* _Text_:
Content starts

The Missouri Baptist Convention is the state convention of Southern Baptists in Missouri. Headquartered in Jefferson City, it operates as a network of nearly 1,800 independent Southern Baptist churches, which are divided into eight regions and 60 Baptist associations. Missouri Baptists elect an executive board that oversees the convention's ministries, which in turn are carried out by the Missouri Baptist Convention staff.

Leadership

Convention officers
Missouri Baptist churches send messengers to an annual meeting to nominate and elect convention officers. The 2020–2021 convention officers are:

President: Jon Nelson
First Vice President: Chris Williams
Second Vice President: Lane Harrison
Recording Secretary: Jason Marlin

Executive board
The executive board is responsible for overseeing the missionary, educational, and benevolent work of the convention. Messengers from Missouri Baptist Convention churches elect board members from each of the state's eight regions to serve three-year terms.

Executive director
The executive director is elected by the executive board. On October 13, 2011, John Yeats was elected the 20th executive director of the convention.

Missouri Baptist Ministries
The Missouri Baptist Convention staff is engaged in more than a dozen ministries under the administration of five strategic groups:

Making Disciples. Ministries include evangelism; strategies for church leaders and families and age-graded training events and conferences.

Multiplying Churches. Ministries include discovering multiplying churches, sending churches, and church multipliers; training sending churches; mentoring, assessing, and training church multipliers; deploying church multipliers throughout Missouri, across the U.S., and around the world; and partnership missions.

Developing Leaders. Ministries include a statewide network of local church leaders, associational leaders, and convention staff members who work together to provide pastoral leader development and care; church revitalization; transitional pastor training; and disaster relief training and deployment.

Content ends

Extend the text on the Missouri Baptist Convention, picking up after its final sentence. The material that comes after this has no connection to the Missouri Baptist Convention text.

* _Material provided_:
Content starts

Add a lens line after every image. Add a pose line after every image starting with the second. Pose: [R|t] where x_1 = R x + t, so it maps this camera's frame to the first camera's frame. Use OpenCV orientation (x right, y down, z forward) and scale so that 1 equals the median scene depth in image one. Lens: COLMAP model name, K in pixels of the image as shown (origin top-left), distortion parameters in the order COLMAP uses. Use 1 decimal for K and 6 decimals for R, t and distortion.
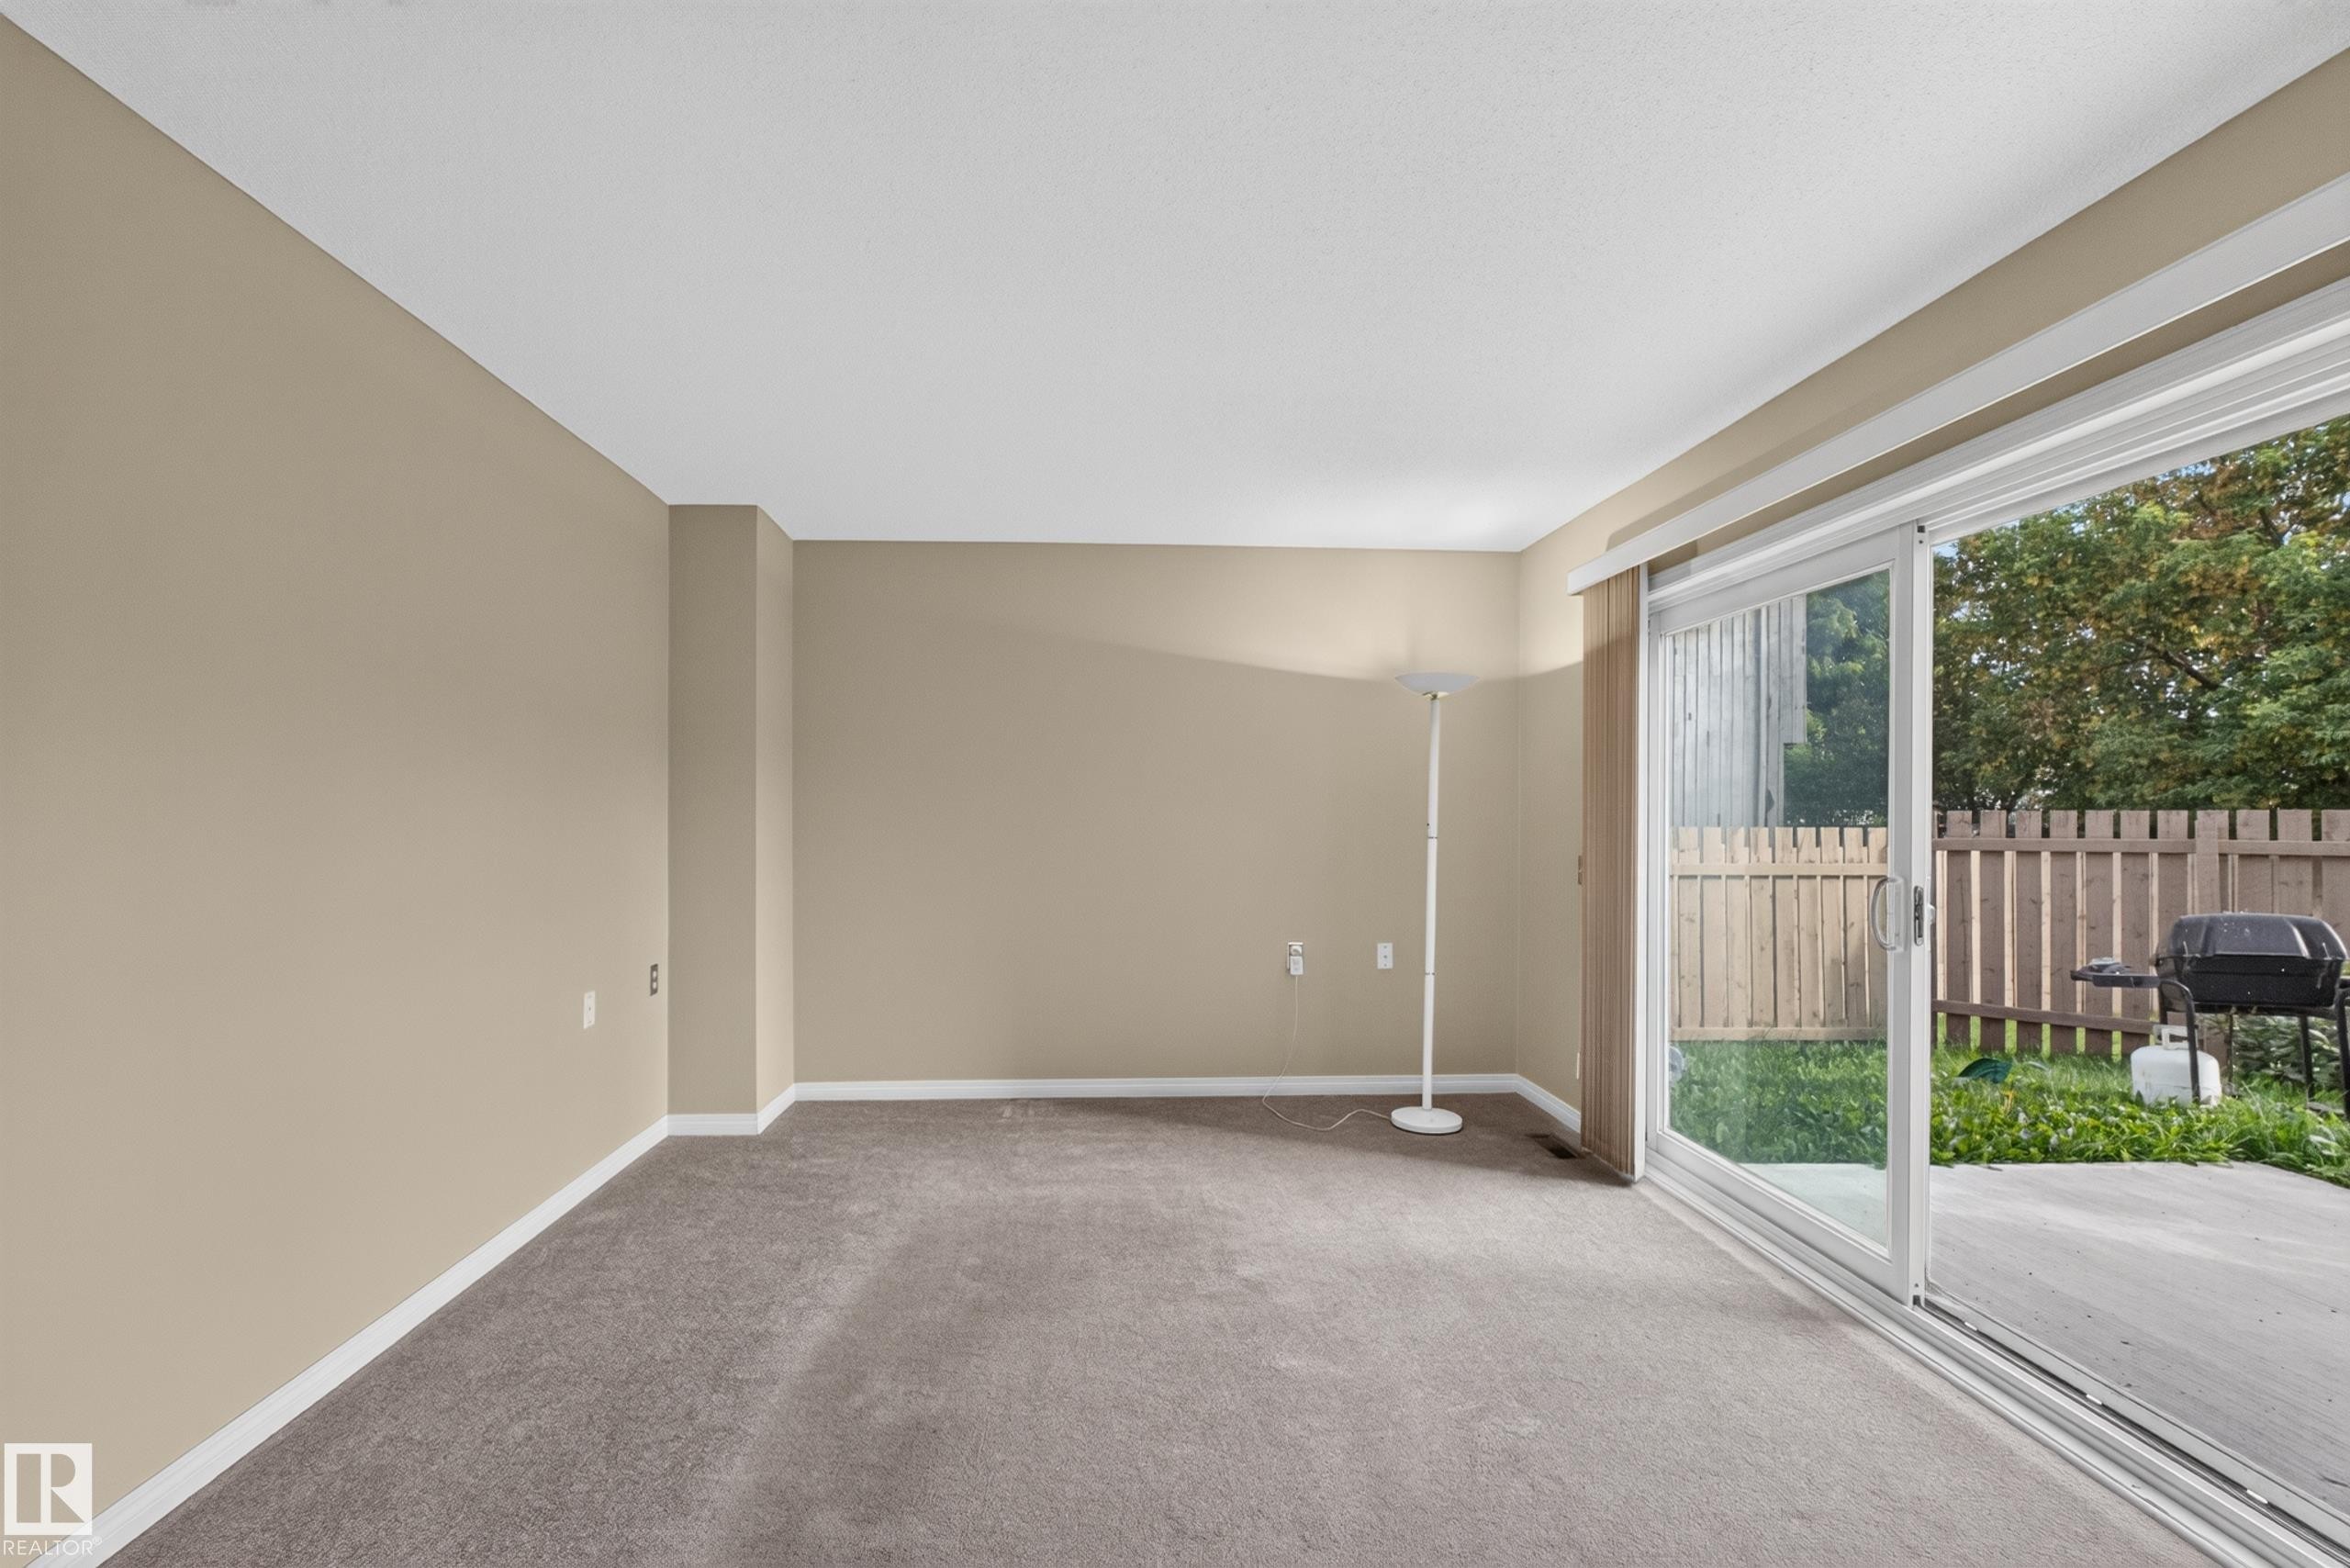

Content ends

* _Answer below_:
Collegiate Ministries. These include ministries on 25 Missouri campuses; training events for collegiate leaders; a summer missions and mentoring initiative; international student ministry; equipping churches to reach out to nearby campuses; developing leaders to serve on new campuses; and coordinating mission experiences for students.

Executive Office. These include the office of the executive director,; business services; property management; and the office of The Pathway, the official news journal of Missouri Baptists

Ministry Support. Ministries include creative services (graphic design, web and social media, and video); live-event support; technology; and Christian apologetics.

Funding
Funding for the Missouri Baptist Convention is provided primarily through the Cooperative Program (CP). Missouri Baptist churches give a percentage of their budget to the Missouri Baptist Convention. Sixty percent of these funds stay in the state, while 40 percent is passed on to the Southern Baptist Convention for ministries conducted by the North American Mission Board, the International Mission Board, and others.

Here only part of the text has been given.